Saved entries
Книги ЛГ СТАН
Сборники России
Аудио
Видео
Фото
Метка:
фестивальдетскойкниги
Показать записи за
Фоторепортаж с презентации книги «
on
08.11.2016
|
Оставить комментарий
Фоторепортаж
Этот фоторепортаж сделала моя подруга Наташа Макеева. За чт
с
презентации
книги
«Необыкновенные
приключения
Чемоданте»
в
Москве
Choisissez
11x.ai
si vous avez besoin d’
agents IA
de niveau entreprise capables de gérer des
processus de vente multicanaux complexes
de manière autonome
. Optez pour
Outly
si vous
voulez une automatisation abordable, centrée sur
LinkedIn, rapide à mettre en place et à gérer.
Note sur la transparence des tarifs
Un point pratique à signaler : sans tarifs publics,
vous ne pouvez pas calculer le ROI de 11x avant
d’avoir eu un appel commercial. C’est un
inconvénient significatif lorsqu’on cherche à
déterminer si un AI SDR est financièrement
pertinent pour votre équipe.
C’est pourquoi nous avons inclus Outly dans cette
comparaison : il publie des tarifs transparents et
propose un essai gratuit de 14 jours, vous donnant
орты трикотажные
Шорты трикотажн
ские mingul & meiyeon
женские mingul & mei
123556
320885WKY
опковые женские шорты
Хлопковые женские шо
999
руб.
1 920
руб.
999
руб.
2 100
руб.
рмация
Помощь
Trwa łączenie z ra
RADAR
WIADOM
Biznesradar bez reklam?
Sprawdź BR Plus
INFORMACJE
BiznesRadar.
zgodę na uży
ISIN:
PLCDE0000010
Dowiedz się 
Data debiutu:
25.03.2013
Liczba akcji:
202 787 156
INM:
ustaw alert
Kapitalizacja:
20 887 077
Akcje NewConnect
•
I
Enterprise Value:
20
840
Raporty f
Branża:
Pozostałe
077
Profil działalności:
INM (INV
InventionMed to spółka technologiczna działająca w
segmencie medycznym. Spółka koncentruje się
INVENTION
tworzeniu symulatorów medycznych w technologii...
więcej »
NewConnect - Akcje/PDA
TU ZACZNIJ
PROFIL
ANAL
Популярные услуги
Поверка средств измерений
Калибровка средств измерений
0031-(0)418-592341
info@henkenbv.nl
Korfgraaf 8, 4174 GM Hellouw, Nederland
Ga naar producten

- _WHAT TO DO_:
Write out the text of every item above, line for line, with no changes.

- _WRITTEN ANSWER_:
Книги ЛГ СТАН
Сборники России
Аудио
Видео
Фото
Метка:
фестивальдетскойкниги
Показать записи за
Фоторепортаж с презентации книги «
on
08.11.2016
|
Оставить комментарий
Фоторепортаж
Этот фоторепортаж сделала моя подруга Наташа Макеева. За чт
с
презентации
книги
«Необыкновенные
приключения
Чемоданте»
в
Москве
Choisissez
11x.ai
si vous avez besoin d’
agents IA
de niveau entreprise capables de gérer des
processus de vente multicanaux complexes
de manière autonome
. Optez pour
Outly
si vous
voulez une automatisation abordable, centrée sur
LinkedIn, rapide à mettre en place et à gérer.
Note sur la transparence des tarifs
Un point pratique à signaler : sans tarifs publics,
vous ne pouvez pas calculer le ROI de 11x avant
d’avoir eu un appel commercial. C’est un
inconvénient significatif lorsqu’on cherche à
déterminer si un AI SDR est financièrement
pertinent pour votre équipe.
C’est pourquoi nous avons inclus Outly dans cette
comparaison : il publie des tarifs transparents et
propose un essai gratuit de 14 jours, vous donnant
орты трикотажные
Шорты трикотажн
ские mingul & meiyeon
женские mingul & mei
123556
320885WKY
опковые женские шорты
Хлопковые женские шо
999
руб.
1 920
руб.
999
руб.
2 100
руб.
рмация
Помощь
Trwa łączenie z ra
RADAR
WIADOM
Biznesradar bez reklam?
Sprawdź BR Plus
INFORMACJE
BiznesRadar.
zgodę na uży
ISIN:
PLCDE0000010
Dowiedz się 
Data debiutu:
25.03.2013
Liczba akcji:
202 787 156
INM:
ustaw alert
Kapitalizacja:
20 887 077
Akcje NewConnect
•
I
Enterprise Value:
20
840
Raporty f
Branża:
Pozostałe
077
Profil działalności:
INM (INV
InventionMed to spółka technologiczna działająca w
segmencie medycznym. Spółka koncentruje się
INVENTION
tworzeniu symulatorów medycznych w technologii...
więcej »
NewConnect - Akcje/PDA
TU ZACZNIJ
PROFIL
ANAL
Популярные услуги
Поверка средств измерений
Калибровка средств измерений
0031-(0)418-592341
info@henkenbv.nl
Korfgraaf 8, 4174 GM Hellouw, Nederland
Ga naar producten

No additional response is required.